What this exercise asks:
a – Repeat word for word the part of the survey report on genetic modification projects that begins at the words "Respondents commented on" and ends after the words "links are anticipated.".
b – According to the survey report on genetic modification projects, how many of the 68 projects involving GM trees reported full integration with clonal multiplication projects?

Document segment:
------------------------------
2.2.3.6 Traditional breeding programmes (Q 2.4: On the support for genetic modification programmes by traditional breeding programmes)

Respondents commented on the integration of their tree genetic modification projects with traditional breeding programmes. Of a total of 68 projects involving GM trees (in 23 organizations), 27 (40 percent) reported full integration with traditional breeding projects. Nine respondents (13 percent) reported that either connections or the development of an integrated approach were weak, 29 (43 percent) indicated that their tree genetic modification projects were not integrated at all with traditional breeding projects. A further respondent who represented three projects (4 percent) made the statement that there are no links seen, and no links are anticipated.

2.2.3.7 Vegetative multiplication (Q 2.5: On the support for genetic modification programmes by vegetative propagation programmes)

Comments were requested on the integration of tree genetic modification projects with vegetative propagation projects. Of a total of 68 projects involving GM trees
(in 23 organizations), 23 (34 percent) reported full integration with clonal multiplication projects. Seventeen (25 percent) respondents reported weak connections or connections in development, while 21 (31 percent) had no integration with such programmes. Seven
(10 percent) of the respondents did not offer any information under this heading.

2.2.3.8 Other research (Q 2.6: The scope of genetic modification projects underpinning other research goals)

Under this question, respondents were asked about research projects that use genetic modification technology but do not anticipate deploying GM trees in commercial forestry. Of the 23 organizations using tree genetic modification, 15 (65 percent) reported underpinning research, seven (30 percent) answered ‘no’ and one (5 percent) did not respond. Of those organizations that did not use genetic modification for trees (27 out of 49 respondents, or
55 percent), 17 (63 percent) did not respond to this question. Eight of them (30 percent) reported no non-tree research in genetic modification, while two (7 percent) reported such research.

A total of 17 out of 49 respondents (35 percent) reported underpinning research and 12 gave more detailed descriptions of such research. The key areas were:

• testing gene function

• environmental impact

• MAS, QTL detection, genetic maps

• microarray and EST mining for genes

• flowering-related genes/cone production

• evaluation of safety, risk assessment, consumer protection

• fibre-development genes/wood formation

• biotic and abiotic stresses

• genomics and proteomics

• physiological and hormonal studies

2.2.3.9 The regulatory framework (Q 3.1: What is the regulatory framework covering genetic modification work in the respective country?)
------------------------------
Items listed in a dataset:

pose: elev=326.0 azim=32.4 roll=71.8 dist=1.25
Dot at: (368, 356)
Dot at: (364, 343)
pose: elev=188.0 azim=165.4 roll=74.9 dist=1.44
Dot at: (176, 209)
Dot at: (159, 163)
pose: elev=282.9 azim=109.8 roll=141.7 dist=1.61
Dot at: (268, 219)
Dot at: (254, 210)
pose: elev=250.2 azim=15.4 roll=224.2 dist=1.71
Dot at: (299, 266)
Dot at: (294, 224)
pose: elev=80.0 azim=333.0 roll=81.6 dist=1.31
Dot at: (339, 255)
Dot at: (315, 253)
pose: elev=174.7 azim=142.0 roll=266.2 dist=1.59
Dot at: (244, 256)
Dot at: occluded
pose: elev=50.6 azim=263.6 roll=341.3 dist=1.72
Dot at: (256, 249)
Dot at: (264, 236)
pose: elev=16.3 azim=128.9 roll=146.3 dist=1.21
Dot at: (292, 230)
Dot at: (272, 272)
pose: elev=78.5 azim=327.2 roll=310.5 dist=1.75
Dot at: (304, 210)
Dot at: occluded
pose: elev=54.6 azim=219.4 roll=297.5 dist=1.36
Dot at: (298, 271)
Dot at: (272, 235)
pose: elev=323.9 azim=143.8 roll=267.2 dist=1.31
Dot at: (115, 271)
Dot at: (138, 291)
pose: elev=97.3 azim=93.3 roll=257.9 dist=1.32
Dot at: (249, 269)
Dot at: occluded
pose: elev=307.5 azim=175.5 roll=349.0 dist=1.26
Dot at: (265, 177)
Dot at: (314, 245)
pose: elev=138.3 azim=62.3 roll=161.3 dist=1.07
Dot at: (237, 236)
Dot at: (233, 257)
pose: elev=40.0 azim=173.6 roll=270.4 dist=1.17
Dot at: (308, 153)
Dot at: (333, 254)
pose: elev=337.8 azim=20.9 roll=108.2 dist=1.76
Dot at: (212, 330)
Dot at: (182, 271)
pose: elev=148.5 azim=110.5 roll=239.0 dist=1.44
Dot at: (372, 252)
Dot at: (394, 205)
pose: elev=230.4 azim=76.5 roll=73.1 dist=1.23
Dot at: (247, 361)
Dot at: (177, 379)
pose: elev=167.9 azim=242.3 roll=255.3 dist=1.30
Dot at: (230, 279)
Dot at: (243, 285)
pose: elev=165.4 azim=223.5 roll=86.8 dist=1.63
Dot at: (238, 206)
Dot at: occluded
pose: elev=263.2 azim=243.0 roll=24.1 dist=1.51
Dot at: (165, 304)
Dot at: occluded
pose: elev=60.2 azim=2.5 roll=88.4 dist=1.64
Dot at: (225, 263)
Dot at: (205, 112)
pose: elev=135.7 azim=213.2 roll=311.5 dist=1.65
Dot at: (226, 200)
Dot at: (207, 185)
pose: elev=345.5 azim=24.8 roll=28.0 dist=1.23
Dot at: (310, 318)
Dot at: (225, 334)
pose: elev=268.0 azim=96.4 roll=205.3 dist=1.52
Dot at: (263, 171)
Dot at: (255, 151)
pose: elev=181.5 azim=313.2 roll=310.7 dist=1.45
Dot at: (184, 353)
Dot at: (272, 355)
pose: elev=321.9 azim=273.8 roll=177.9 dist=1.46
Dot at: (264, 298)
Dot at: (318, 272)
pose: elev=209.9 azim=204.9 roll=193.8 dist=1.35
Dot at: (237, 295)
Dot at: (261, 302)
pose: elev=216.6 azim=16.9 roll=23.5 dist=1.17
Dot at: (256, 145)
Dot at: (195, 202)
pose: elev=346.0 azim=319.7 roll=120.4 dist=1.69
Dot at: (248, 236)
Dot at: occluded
------------------------------
Solved tasks:
a –
Respondents commented on the integration of their tree genetic modification projects with traditional breeding programmes. Of a total of 68 projects involving GM trees (in 23 organizations), 27 (40 percent) reported full integration with traditional breeding projects. Nine respondents (13 percent) reported that either connections or the development of an integrated approach were weak, 29 (43 percent) indicated that their tree genetic modification projects were not integrated at all with traditional breeding projects. A further respondent who represented three projects (4 percent) made the statement that there are no links seen, and no links are anticipated.

b – 23 projects (34 percent)